## JOB ITEM
Restate the data below word for word, and let no image into your version.

## RECORDS SHOWN
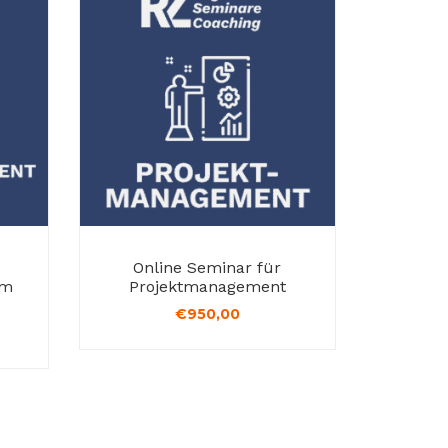
Online Seminar für
im
Projektmanagement
€
950,00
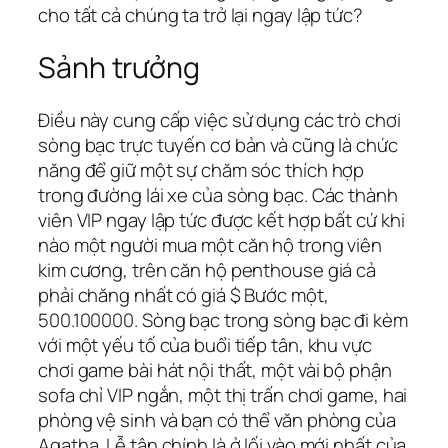
cho tất cả chúng ta trở lại ngay lập tức?
Sảnh trưởng
Điều này cung cấp việc sử dụng các trò chơi
sòng bạc trực tuyến cơ bản và cũng là chức
năng để giữ một sự chăm sóc thích hợp
trong đường lái xe của sòng bạc. Các thành
viên VIP ngay lập tức được kết hợp bất cứ khi
nào một người mua một căn hộ trong viên
kim cương, trên căn hộ penthouse giá cả
phải chăng nhất có giá $ Bước một,
500.100000. Sòng bạc trong sòng bạc đi kèm
với một yếu tố của buổi tiếp tân, khu vực
chơi game bài hát nội thất, một vài bộ phận
sofa chỉ VIP ngắn, một thị trấn chơi game, hai
phòng vệ sinh và bạn có thể văn phòng của
Agatha. Lễ tân chính là ở lối vào mới nhất của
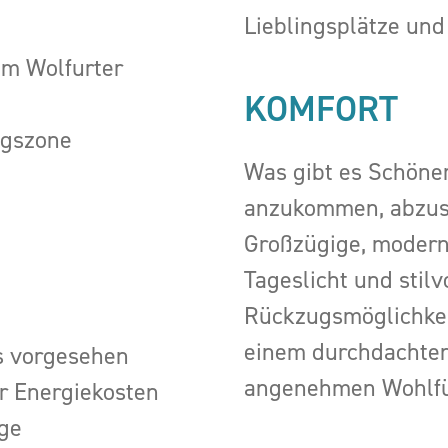
Lieblingsplätze und
om Wolfurter
KOMFORT
ngszone
Was gibt es Schöner
anzukommen, abzusc
Großzügige, modern
Tageslicht und stil
Rückzugsmöglichkei
einem durchdachten
os vorgesehen
angenehmen Wohlfü
r Energiekosten
ge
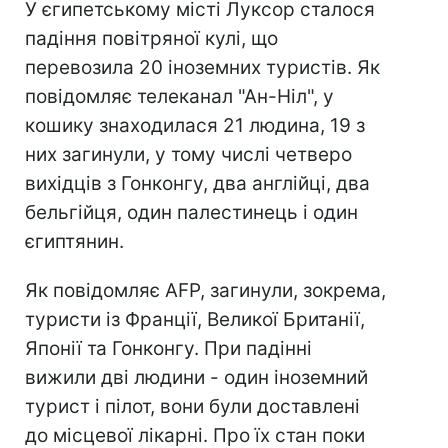
У єгипетському місті Луксор сталося
падіння повітряної кулі, що
перевозила 20 іноземних туристів. Як
повідомляє телеканал "Ан-Ніл", у
кошику знаходилася 21 людина, 19 з
них загинули, у тому числі четверо
вихідців з Гонконгу, два англійці, два
бельгійця, один палестинець і один
єгиптянин.
Як повідомляє AFP, загинули, зокрема,
туристи із Франції, Великої Британії,
Японії та Гонконгу. При падінні
вижили дві людини - один іноземний
турист і пілот, вони були доставлені
до місцевої лікарні. Про їх стан поки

## RESPONSE AREA
Online Seminar für
im
Projektmanagement
€
950,00
cho tất cả chúng ta trở lại ngay lập tức?
Sảnh trưởng
Điều này cung cấp việc sử dụng các trò chơi
sòng bạc trực tuyến cơ bản và cũng là chức
năng để giữ một sự chăm sóc thích hợp
trong đường lái xe của sòng bạc. Các thành
viên VIP ngay lập tức được kết hợp bất cứ khi
nào một người mua một căn hộ trong viên
kim cương, trên căn hộ penthouse giá cả
phải chăng nhất có giá $ Bước một,
500.100000. Sòng bạc trong sòng bạc đi kèm
với một yếu tố của buổi tiếp tân, khu vực
chơi game bài hát nội thất, một vài bộ phận
sofa chỉ VIP ngắn, một thị trấn chơi game, hai
phòng vệ sinh và bạn có thể văn phòng của
Agatha. Lễ tân chính là ở lối vào mới nhất của
Lieblingsplätze und
om Wolfurter
KOMFORT
ngszone
Was gibt es Schöner
anzukommen, abzusc
Großzügige, modern
Tageslicht und stil
Rückzugsmöglichkei
einem durchdachten
os vorgesehen
angenehmen Wohlfü
r Energiekosten
ge
У єгипетському місті Луксор сталося
падіння повітряної кулі, що
перевозила 20 іноземних туристів. Як
повідомляє телеканал "Ан-Ніл", у
кошику знаходилася 21 людина, 19 з
них загинули, у тому числі четверо
вихідців з Гонконгу, два англійці, два
бельгійця, один палестинець і один
єгиптянин.
Як повідомляє AFP, загинули, зокрема,
туристи із Франції, Великої Британії,
Японії та Гонконгу. При падінні
вижили дві людини - один іноземний
турист і пілот, вони були доставлені
до місцевої лікарні. Про їх стан поки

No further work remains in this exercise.